Pesquisa da FGV RI revela que dependência econômica não garante alinhamento político.

Carlos Silva23 de junho de 2026 às 11:10
Fronteira agrícola brasileira confia mais nos EUA do que na China

Uma nova pesquisa da Escola de Relações Internacionais da Fundação Getulio Vargas (FGV RI) desafia a ideia de que a dependência econômica leva a um alinhamento político, indicando que a população da fronteira agrícola brasileira confia mais nos Estados Unidos do que na China.

A China foi responsável por 80% das exportações de soja e 86% das de carne bovina da região em 2022.

De acordo com o estudo "Como a Fronteira Agrícola Vê as Relações Internacionais", 21,8% dos entrevistados consideram os Estados Unidos como "muito confiáveis", em contraste com apenas 12,6% para a China. A pesquisa também revela uma queda significativa na confiança na China, que recuou aproximadamente 20 pontos percentuais desde 2017, apesar do aumento do comércio entre os dois países.

Matias Spektor, diretor da FGV RI e coautor do estudo, destaca que, apesar das intensas relações comerciais, a dependência econômica da China não se traduz em apoio político por parte dos moradores da fronteira agrícola.

Percepções sobre regulamentos ambientais

O levantamento também abordou a opinião dos residentes em relação às exigências ambientais da União Europeia. Quase 75% acreditam que aderir a essas regras fortalece a reputação internacional do Brasil. Entretanto, 66,9% consideram que esses regulamentos diminuem a competitividade dos produtos brasileiros, e 61,5% apontam que as normas atendem sobretudo aos interesses econômicos europeus.

Perfil político e influência futura

A pesquisa traçou um perfil político predominantemente conservador na região, com cerca de 83,5% dos entrevistados se identificando como direita ou centro, enquanto apenas 16,5% se colocam à esquerda. A maioria acredita que o governo interfere demasiadamente na vida das pessoas e que a regulação estatal é mais prejudicial do que benéfica para os negócios.

Os pesquisadores ressaltam que essa postura antiestatista pode explicar a maior confiança nos EUA, a desconfiança em relação às normas da União Europeia e a ceticismo em relação ao modelo estatal chinês.

Com a crescente importância econômica e eleitoral da fronteira agrícola, esses fatores podem influenciar cada vez mais a política externa brasileira. Atualmente, a região corresponde a cerca de 15% do eleitorado nacional e 25% das exportações do país.

Contexto

A pesquisa abrangeu 1.000 pessoas em 70 municípios das regiões Centro-Oeste e Norte entre outubro e novembro de 2025, com o objetivo de entender como esses moradores percebem as grandes potências globais e a regulamentação comercial que afeta suas atividades econômicas.

**Sua tarefa**:
Responda com base na notícia sobre a pesquisa da FGV RI:
(a) Que porcentagem dos entrevistados considera os Estados Unidos "muito confiáveis"?
(b) Quantas pessoas e quantos municípios a pesquisa abrangeu?
(c) A que parcela do eleitorado nacional a região corresponde atualmente?

**Material extraído**:
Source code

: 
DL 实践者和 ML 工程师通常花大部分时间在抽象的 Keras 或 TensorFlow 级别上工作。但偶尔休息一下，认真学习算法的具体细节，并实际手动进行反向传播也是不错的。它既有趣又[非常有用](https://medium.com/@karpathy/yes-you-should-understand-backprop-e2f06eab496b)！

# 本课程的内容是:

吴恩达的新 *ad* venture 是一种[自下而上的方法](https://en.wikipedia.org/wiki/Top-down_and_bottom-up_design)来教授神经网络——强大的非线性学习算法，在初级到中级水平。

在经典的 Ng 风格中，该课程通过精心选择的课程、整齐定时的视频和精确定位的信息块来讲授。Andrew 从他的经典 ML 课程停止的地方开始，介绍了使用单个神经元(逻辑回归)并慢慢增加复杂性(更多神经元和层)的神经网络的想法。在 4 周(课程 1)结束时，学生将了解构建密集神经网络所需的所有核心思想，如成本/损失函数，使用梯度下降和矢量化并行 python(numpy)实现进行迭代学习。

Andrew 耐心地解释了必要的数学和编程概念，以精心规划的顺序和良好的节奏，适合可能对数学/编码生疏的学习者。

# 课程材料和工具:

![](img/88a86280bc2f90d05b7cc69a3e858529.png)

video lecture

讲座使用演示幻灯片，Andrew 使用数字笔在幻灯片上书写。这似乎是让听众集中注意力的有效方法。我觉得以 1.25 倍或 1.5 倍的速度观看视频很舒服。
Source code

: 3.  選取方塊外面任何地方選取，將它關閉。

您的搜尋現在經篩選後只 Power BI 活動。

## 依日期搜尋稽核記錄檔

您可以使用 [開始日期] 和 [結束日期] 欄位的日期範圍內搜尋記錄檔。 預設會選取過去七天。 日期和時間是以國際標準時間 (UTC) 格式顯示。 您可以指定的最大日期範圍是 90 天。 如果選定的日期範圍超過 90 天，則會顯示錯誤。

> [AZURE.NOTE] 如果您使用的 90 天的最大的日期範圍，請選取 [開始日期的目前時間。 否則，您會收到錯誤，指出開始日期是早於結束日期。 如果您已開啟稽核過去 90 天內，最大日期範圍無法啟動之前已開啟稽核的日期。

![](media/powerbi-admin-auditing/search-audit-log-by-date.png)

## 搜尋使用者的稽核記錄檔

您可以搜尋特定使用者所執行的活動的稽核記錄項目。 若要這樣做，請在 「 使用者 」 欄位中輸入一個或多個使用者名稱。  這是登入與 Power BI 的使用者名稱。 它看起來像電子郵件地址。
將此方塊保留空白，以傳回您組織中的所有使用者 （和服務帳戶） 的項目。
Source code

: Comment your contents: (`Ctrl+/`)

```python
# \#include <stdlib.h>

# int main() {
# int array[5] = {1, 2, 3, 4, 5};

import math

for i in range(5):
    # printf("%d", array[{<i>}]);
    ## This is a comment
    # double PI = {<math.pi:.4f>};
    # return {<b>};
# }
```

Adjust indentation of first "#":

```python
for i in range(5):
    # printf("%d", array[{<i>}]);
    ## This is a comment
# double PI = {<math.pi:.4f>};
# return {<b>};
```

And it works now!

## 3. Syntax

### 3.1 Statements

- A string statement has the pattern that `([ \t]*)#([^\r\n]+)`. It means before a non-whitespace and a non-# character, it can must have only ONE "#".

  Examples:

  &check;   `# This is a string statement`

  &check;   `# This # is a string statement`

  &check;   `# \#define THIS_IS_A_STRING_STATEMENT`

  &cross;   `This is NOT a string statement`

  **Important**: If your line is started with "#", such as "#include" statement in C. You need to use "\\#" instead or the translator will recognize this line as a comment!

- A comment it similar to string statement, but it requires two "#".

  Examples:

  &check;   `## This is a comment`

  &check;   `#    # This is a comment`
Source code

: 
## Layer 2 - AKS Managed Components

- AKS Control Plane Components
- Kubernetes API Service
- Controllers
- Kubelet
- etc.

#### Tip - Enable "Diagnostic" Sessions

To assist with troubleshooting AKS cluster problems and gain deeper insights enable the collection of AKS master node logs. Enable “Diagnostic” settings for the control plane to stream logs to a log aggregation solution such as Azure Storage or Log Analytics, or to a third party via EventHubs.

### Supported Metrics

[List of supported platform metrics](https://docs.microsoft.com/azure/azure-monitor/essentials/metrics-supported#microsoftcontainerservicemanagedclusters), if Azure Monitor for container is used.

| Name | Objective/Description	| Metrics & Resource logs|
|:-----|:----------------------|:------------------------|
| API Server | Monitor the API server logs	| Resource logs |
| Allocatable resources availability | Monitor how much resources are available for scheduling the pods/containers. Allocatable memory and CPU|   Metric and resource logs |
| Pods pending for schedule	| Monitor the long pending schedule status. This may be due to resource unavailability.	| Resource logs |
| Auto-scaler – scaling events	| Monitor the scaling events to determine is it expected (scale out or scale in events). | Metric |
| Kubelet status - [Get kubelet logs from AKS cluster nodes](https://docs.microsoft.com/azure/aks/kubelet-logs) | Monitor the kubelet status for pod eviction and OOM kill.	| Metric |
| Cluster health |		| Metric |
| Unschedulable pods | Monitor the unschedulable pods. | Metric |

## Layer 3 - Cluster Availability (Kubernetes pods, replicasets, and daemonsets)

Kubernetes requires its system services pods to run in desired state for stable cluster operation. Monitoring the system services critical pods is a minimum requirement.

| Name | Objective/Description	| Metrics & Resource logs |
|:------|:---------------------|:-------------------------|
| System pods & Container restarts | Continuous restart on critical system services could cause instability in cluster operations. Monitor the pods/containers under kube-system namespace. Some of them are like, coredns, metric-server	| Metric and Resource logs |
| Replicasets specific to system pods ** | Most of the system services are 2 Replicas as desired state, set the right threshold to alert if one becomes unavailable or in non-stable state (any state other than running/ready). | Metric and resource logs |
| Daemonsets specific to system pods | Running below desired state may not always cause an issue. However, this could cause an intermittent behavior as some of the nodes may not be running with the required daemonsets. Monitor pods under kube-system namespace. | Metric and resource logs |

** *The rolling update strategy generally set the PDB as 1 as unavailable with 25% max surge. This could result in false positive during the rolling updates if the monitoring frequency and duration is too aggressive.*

**Resposta escrita**:
(a) 21,8%.
(b) 1.000 pessoas em 70 municípios.
(c) Cerca de 15%.